METHODS: Ischemic ARF was induced in rats by bilateral clamping of renal arteries for 45 minutes. l-Arg was applied intraperitoneally during clamping, and orally during 14 days of follow-up. Glomerular filtration rate (GFR) and renal plasma flow (RPF) were measured, and biochemical parameters analyzed by protein immunoblots.
RESULTS: Clamping resulted in 70% to 90% reduction of GFR and RPF, with a gradual recovery by day 14. Using an in situ assay with the oxidative fluorescent dye hydroethidine, increased tubular generation of O2- was detected in the early course of ischemic ARF, indicating enhanced oxidative stress.

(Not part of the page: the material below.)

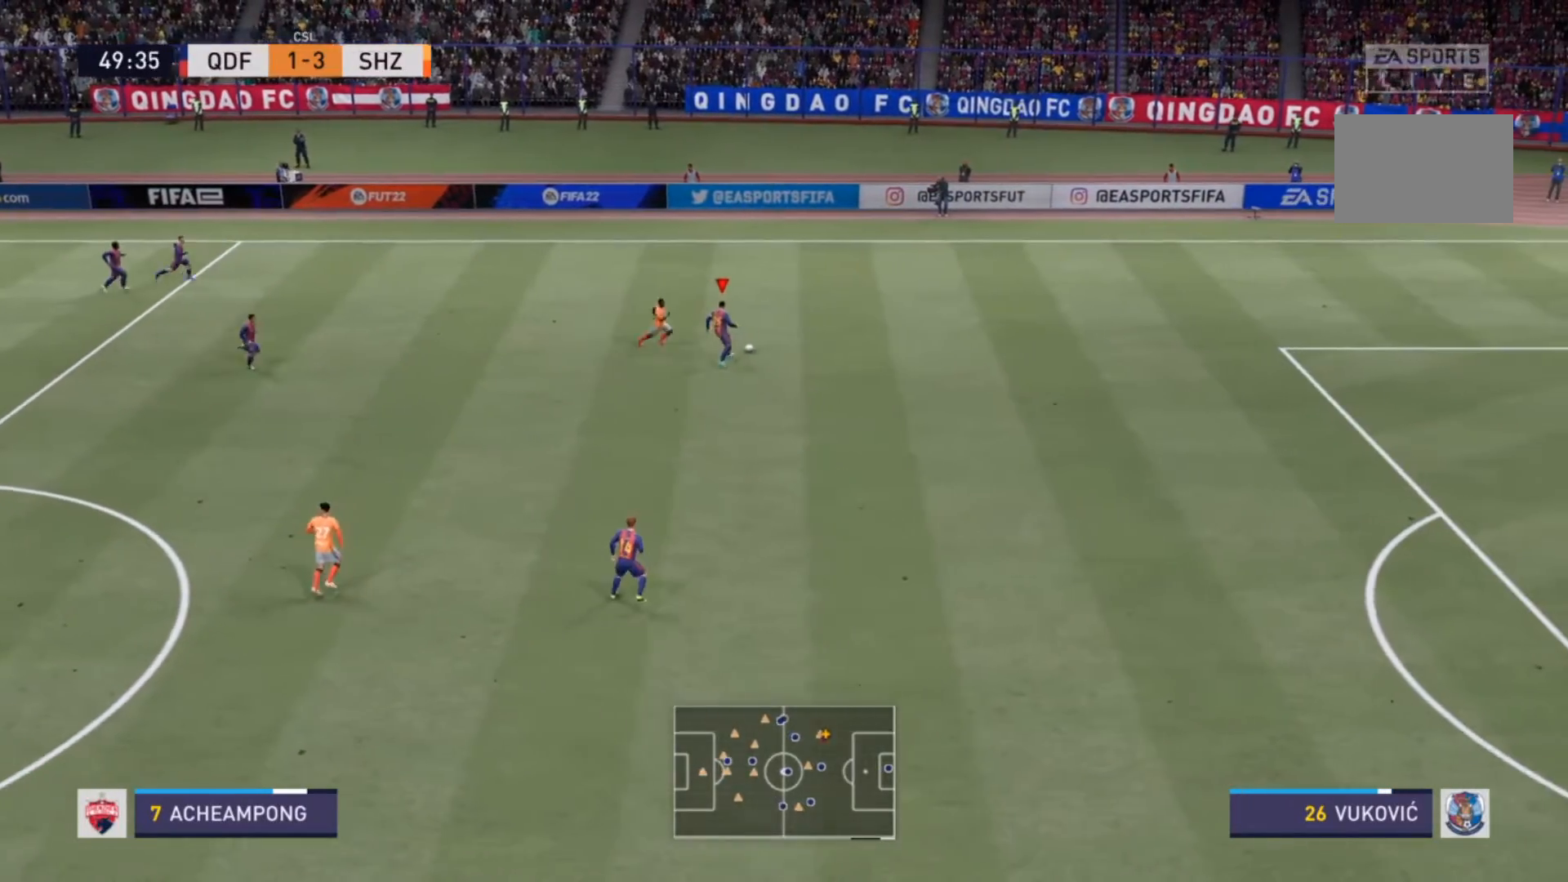
{"buttons": ["R2"], "left_stick": "up-left", "right_stick": "center", "events": []}
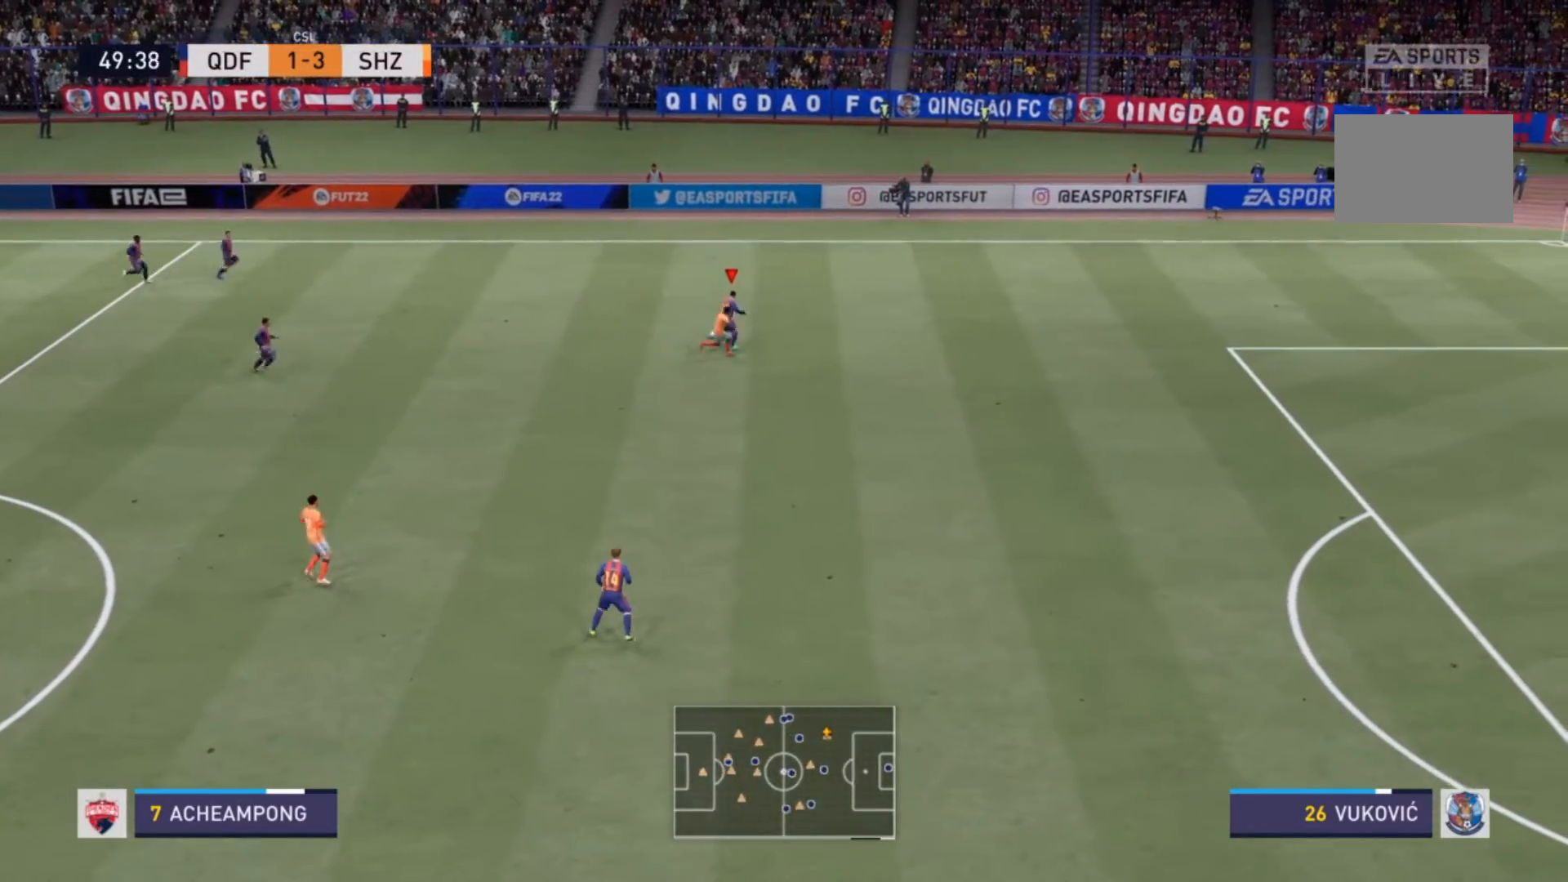
{"buttons": [], "left_stick": "left", "right_stick": "center", "events": [[133, "left_stick", "left"], [433, "R2", "up"]]}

These findings were accompanied by up-regulation of the nitric oxide receptor, soluble guanylate cyclase, and by significant regulatory changes of inducible nitric oxide synthase (iNOS) and endothelial NOS expression. l-Arg had a beneficial effect on GFR and RPF, decreased O2- production, diminished up-regulation of soluble guanylate cyclase, and prevented up-regulation of iNOS.
CONCLUSION: Ischemic ARF is accompanied by marked alterations in the expression of key enzymes of the nitric oxide pathway, indicative for deficiency of constitutive NOS activity. l-Arg supplementation reduces O2- generation and significantly improves the expression of nitric oxide signaling proteins as well as the recovery phase of ischemic ARF.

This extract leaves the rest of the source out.